For two days this week, a team of federal officials from the U.S. Department of Education were in Alexandria to follow the money. At issue was $6 million received by T.C. Williams High School after it was dubbed a "persistently lowest achieving school" — an embarrassing designation that came with a large chunk of change. The officials wanted to know how the money was spent, and if the infusion of cash was successful.
"We would like to have had a little less money at the beginning and a little more money at the end," said Principal Suzanne Maxey. "When you start doing school improvement, what happens is that invariably there's a new principal and a new set of leaders. So it takes them a little time to figure out what the issues are and what the problems are."
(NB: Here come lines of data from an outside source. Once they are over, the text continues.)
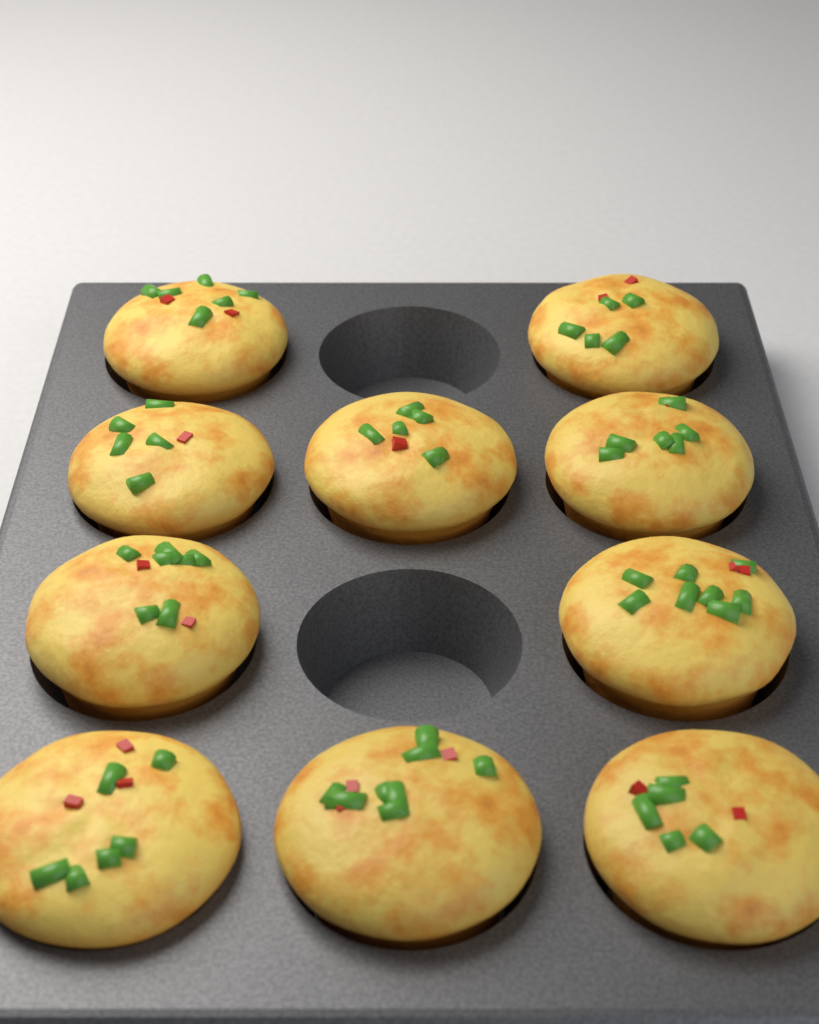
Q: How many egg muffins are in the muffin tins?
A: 10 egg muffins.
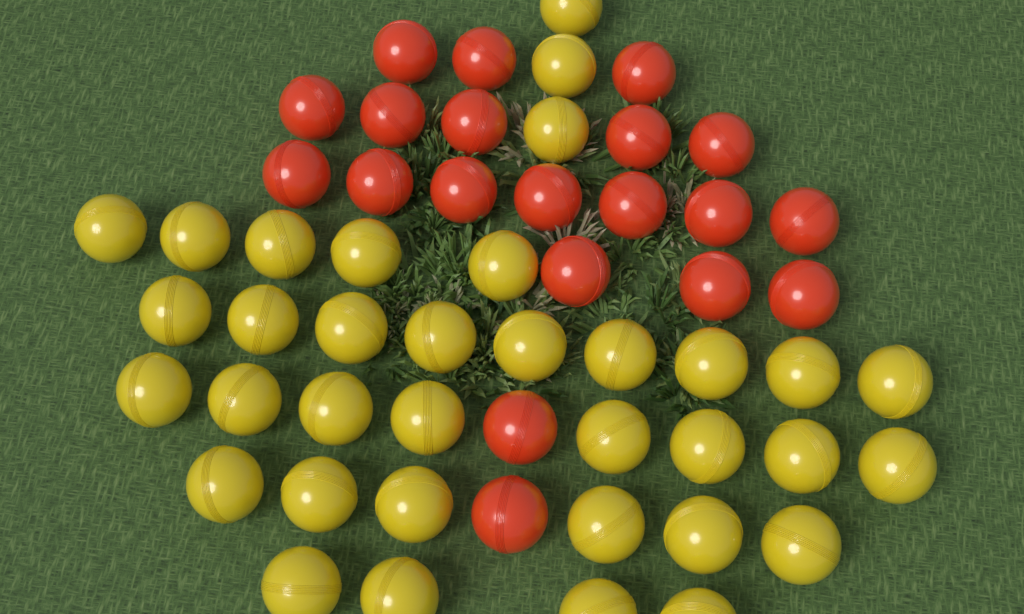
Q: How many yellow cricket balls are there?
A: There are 35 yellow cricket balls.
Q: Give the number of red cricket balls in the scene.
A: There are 20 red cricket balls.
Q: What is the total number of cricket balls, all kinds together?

Back in 2010, the high school was identified as a "persistently lowest achieving school." At the time, it was a new classification by created by the Obama administration to funnel more money to troubled schools with years of poor performance on standardized tests. Ever since No Child Left Behind created a constant way to track T.C. Williams, test results put Alexandria's only high school at the bottom of the pack year after year — a trend that has been difficult to turn around at a school where more than half of the student population qualifies for free or reduced-price lunch.
"I suspect the problems have been going on for much longer than that, but we started measuring the problems after No Child Left Behind," said School Board member Bill Campbell. "It's the low-income and minority kids that we've been failing, and those are the folks that have historically been discriminated against."
THE TWO-DAY AUDIT this week included a day at the school, where federal officials interviewed teachers, students and parents, as well as a day at the central administration headquarters on Beauregard Street. Aside from tracking how the money was spent, the officials also tried to get a sense of what the atmosphere is like at the high school — whether actions taken were seen as effective or ineffective.
"One of the initiatives that perhaps didn't get the bang for the buck is reducing the course load for math and English teachers," said Marianne Hetzer, president of the T.C. Williams Parent Teacher Student Association. "The students didn't have an extra planning period, so it really didn't get the teachers connected with students during the school day."
Hetzer said that most of the changes taken during transformation have been effective. She said the biggest positive change was installing Maxey in the corner office at the high school, which had seen a revolving door of administrators come and go since longtime Principal John Porter stepped down from the position in 2006. Other positive changes include increasing the number of counselors, which she said has helped focus the students in terms of course selection and college preparation. Another effective change is the institution of a period in the day called Titan Time, which can be used for remediation, studying or mentoring. Overall, she said, the $6 million of federal money was wisely spent.
"Absolutely," said Hetzer, who was one of the parents interviewed by federal officials this week. "With the combination of the money and the initiatives, we are definitely making strides."
FOR MAXEY, the first order of business for transforming the school was discipline. The school had a problem with fights in the hallway, and the environment was alarming many students and parents. The number of disorderly behavior offenses has gone down from 684 three years ago to 276, and the number of weapons offense has gone down from 14 to three.
"That's something we can show quantitatively and anecdotally," said Maxey. "Talk to anyone who goes to T.C., and they'll tell you that it's a calm school and the halls are quiet and the kids are doing the right thing."
After creating the right environment, Maxey and her team set out to use the federal money to make changes at the school. About half of the money was used for additional teachers, counselors and instructional coaches. The rest of the money was used for a variety of initiatives, all of which were approved by state officials before the money was spent. Since the designation, the school has become fully accredited and enrollment in Advanced Placement classes has increased. The graduation rate has also increased about 5 percent.
"It's important to note that although the PLA status is over, we are still working hard to create programs to make kids successful," said Pierrette Hall, lead academic principal at T.C. Williams. "So we are still transforming, if you want to use that term, in the sense that we are making sure that our kids have everything they need."